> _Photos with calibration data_
*** Block opens ***

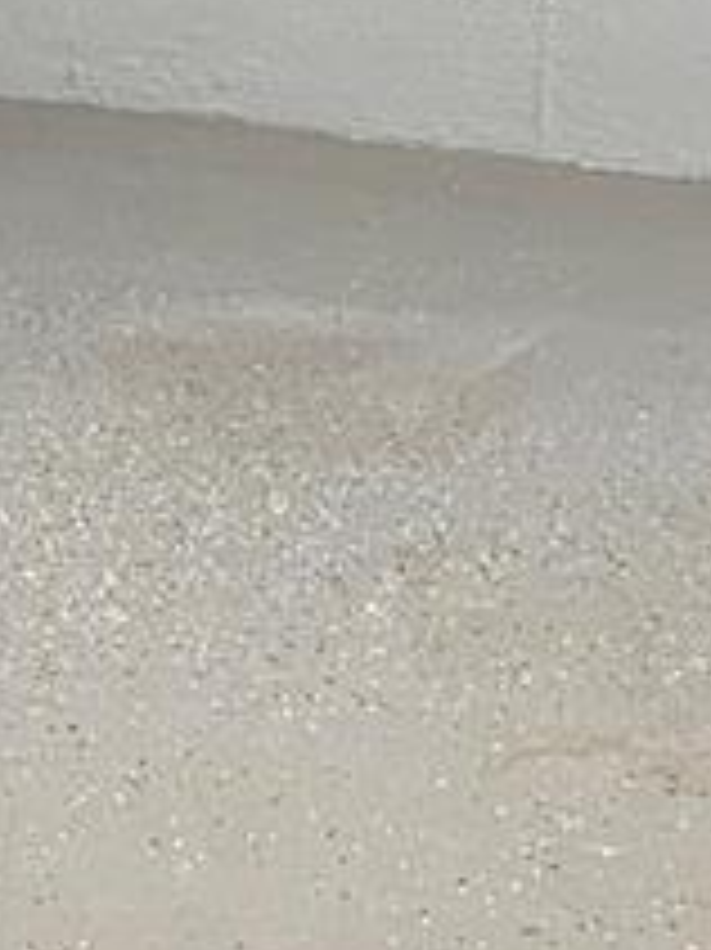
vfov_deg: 13.0
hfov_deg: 9.8
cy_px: -176
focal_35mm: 148
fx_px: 4057
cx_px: -180
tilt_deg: -12.8
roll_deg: -1.2
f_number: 1.6
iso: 400
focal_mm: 4.2
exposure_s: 1/40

*** Block closes ***

Pictures aside, give the data again exactly as it appears.

> _Exercise answer_
vfov_deg: 13.0
hfov_deg: 9.8
cy_px: -176
focal_35mm: 148
fx_px: 4057
cx_px: -180
tilt_deg: -12.8
roll_deg: -1.2
f_number: 1.6
iso: 400
focal_mm: 4.2
exposure_s: 1/40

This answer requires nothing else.